In Bizarre Screed, FiveThirtyEight Falsely Labels Pro-Lifers Racist, Ignores Racism Of Abortion Industry
Nate Silver’s FiveThirtyEight website claims to use “statistical analysis to tell compelling stories about elections, politics, sports, science and life” and attempts to present itself as a moderate voice, alongside its fellow Disney-owned media properties such as ESPN and ABC News, both of which have endured heavy criticism for erroneous and ideologically driven reporting in recent years. FiveThirtyEight’s recent abortion article, however, goes a long way toward disabusing readers of the notion that it is an empirical or centrist media outlet.
The inaccurate screed argues that the pro-life movement is intrinsically rooted in racism, even though the modern abortion industry is an outgrowth of blatantly racist and eugenicist thought among early 20th-century progressives. Even more bizarrely, it argues the pro-life movement has ties to “replacement theory,” an oft-quoted idea in corporate media that the left will politically dominate due to a massive influx of immigrants.
The article, “How The Fight To Ban Abortion Is Rooted In The ‘Great Replacement’ Theory,” written by Alex Samuels and her colleague Monica Potts, even openly contradicts its own thesis.
In order to make this tenuous assertion, the article invokes the recent racist mass shooting at a grocery store in Buffalo, New York. The authors note that in the shooter’s 180-page manifesto, he “expressed concern about the declining birth rates of white people. That’s because the anti-abortion movement, at its core, has always been about upholding white supremacy.”
However, the shooter never once mentioned the word “abortion,” and that’s probably for a very obvious reason: Racists understand that legal abortion is very helpful for their twisted cause. Abortion rates for black women are about four times that of white women, and abortion advocates routinely oppose laws designed to prevent abortion based on the sex and race of the child being aborted. Planned Parenthood has 62 percent of its abortion centers strategically placed within two miles of concentrated African American populations.
FiveThirtyEight also launches into a very dubious history lesson: “Declining white birth rates, along with the rising eugenics movement — a now-discredited pseudoscience focused on the genetic fitness of white Americans — were connected to the practice of abortion, and this helped bolster flawed, racist arguments for a total ban of the procedure.” FiveThirtyEight makes no attempt to explain how opposition to euthanasia and abortion would lead to “flawed, racist arguments for a total ban” of abortion, since abortion reduces the black population and euthanasia has historically been a means of targeting minorities and those with disabilities.
The founder of Planned Parenthood, Margaret Sanger, spoke to the KKK and was a proponent of euthanasia and birth control, known for her saying, “Eugenics without birth control seems to us a house builded upon the sands. It is at the mercy of the rising stream of the unfit.” In 2020, Planned Parenthood took Margaret Sanger’s name off a New York City facility, and said the move was “the first of many organizational shifts to address Sanger’s legacy and system of institutional racism.”
And while it might be understandable that reporting on an issue as polarizing as abortion would cause reporters to rely on ideologically driven sources, FiveThirtyEight resorts to fringe voices such as “the co-founder of the Institute for Research on Male Supremacism.”
Finally, in a key paragraph, the authors seem to admit that the premise of their own article is contradictory and incoherent:
Even on its own terms, though, the logic of tying the anti-abortion movement to the racist great replacement theory is deeply convoluted — and downright inaccurate. For instance, fewer women are seeking abortions, and women of color — particularly those who are Black — are more likely than white women to seek an abortion.

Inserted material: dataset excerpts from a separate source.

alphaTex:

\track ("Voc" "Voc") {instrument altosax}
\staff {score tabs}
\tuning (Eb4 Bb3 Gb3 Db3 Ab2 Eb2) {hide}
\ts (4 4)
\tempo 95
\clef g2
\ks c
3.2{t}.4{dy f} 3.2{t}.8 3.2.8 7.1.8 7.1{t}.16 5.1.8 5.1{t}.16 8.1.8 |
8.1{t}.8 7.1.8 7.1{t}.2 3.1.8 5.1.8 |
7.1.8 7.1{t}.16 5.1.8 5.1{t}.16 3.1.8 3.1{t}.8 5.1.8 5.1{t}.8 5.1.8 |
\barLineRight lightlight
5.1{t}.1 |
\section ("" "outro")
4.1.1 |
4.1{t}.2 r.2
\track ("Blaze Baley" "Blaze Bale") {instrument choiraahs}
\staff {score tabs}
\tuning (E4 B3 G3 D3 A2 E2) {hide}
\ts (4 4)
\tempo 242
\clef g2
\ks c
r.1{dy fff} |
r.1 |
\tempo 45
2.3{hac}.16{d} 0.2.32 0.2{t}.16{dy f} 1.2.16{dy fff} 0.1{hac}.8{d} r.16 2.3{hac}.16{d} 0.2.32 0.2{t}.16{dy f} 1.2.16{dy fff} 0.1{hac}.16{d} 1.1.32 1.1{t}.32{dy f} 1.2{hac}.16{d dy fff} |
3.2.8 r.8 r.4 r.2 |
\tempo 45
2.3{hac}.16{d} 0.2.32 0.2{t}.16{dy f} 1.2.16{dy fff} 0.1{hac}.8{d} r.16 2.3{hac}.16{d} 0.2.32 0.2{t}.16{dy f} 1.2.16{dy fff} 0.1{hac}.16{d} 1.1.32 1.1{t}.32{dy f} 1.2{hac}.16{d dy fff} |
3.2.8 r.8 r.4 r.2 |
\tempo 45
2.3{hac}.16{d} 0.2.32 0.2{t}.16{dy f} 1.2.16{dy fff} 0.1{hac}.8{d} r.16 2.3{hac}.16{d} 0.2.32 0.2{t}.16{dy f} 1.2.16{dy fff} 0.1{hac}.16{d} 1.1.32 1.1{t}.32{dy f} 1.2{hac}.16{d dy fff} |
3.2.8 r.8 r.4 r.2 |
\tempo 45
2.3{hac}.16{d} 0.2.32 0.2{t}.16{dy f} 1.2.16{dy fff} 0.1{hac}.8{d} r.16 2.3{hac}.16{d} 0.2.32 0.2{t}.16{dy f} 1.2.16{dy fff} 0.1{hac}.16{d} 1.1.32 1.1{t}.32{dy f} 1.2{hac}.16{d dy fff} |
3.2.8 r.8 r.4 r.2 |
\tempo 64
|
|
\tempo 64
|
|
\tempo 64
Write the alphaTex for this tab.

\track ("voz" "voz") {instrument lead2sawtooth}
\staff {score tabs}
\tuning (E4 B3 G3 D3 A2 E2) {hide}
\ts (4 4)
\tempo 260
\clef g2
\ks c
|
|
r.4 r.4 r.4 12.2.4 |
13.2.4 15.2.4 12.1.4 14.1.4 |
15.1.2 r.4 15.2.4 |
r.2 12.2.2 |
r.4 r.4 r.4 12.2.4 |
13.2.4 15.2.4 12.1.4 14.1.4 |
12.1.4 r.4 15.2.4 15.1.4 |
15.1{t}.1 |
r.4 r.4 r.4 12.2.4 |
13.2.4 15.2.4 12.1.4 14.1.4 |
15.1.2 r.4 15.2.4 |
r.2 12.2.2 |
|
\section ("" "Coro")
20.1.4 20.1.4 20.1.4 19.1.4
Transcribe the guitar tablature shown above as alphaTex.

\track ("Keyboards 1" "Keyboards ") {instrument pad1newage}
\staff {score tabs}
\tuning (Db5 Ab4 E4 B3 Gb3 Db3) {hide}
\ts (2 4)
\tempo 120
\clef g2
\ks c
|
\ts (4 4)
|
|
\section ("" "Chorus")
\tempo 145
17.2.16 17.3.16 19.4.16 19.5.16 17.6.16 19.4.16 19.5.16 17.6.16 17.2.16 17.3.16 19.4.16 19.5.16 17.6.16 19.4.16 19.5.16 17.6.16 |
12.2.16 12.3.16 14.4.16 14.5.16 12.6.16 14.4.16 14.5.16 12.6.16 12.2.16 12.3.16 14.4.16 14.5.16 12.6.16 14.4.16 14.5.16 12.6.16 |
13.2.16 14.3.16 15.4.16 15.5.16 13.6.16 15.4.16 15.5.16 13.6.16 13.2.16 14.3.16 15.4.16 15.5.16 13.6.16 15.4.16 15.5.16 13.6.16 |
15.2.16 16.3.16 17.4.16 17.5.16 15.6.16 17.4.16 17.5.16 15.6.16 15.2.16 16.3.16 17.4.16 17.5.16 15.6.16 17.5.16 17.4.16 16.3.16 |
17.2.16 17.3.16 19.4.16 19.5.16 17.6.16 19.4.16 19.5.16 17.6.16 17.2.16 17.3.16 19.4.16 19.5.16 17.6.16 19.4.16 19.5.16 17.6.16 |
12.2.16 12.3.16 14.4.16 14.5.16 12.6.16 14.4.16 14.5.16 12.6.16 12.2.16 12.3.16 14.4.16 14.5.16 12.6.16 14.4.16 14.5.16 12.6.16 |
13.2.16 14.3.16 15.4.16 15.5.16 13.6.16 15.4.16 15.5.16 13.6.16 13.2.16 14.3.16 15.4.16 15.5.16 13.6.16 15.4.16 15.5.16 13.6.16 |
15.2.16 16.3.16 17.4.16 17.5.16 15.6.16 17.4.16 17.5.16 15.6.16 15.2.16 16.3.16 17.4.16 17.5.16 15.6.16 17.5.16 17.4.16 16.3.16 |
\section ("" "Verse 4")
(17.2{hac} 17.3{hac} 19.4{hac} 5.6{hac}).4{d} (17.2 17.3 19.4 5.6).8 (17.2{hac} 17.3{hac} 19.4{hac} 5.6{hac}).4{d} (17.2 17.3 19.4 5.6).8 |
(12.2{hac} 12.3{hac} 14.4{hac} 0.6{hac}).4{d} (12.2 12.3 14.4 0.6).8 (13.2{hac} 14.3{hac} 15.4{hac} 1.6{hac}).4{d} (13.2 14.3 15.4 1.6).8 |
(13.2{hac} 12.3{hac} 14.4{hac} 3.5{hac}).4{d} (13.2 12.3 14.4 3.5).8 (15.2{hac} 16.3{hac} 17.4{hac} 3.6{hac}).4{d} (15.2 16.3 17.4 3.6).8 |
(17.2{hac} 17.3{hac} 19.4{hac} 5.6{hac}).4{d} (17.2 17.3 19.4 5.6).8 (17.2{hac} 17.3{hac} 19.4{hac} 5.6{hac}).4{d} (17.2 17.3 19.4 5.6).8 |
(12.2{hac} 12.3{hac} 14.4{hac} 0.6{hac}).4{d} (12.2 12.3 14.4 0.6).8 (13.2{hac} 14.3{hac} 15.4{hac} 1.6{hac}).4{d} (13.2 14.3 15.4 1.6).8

“This idea that they are writing about the nation, that the fight over abortion rights is somehow tied to great replacement theory — there’s just no evidence for in what they’ve written,” Dr. James Sherley, stem cell biologist and associate scholar of the Charlotte Lozier Institute, told The Federalist. “If you look at all of the causes of deaths for African Americans, that rate is still less than all the deaths due to abortions — so abortion is the number one killer of black people in America. That just really flies in the face of this article by FiveThirtyEight.”
“It’s just really a terrible article,” he added. “It’s a random assortment of random observations.”
Beth Whitehead is an intern at The Federalist and a journalism major at Patrick Henry College. Mollie Hemingway is editor-in-chief of The Federalist.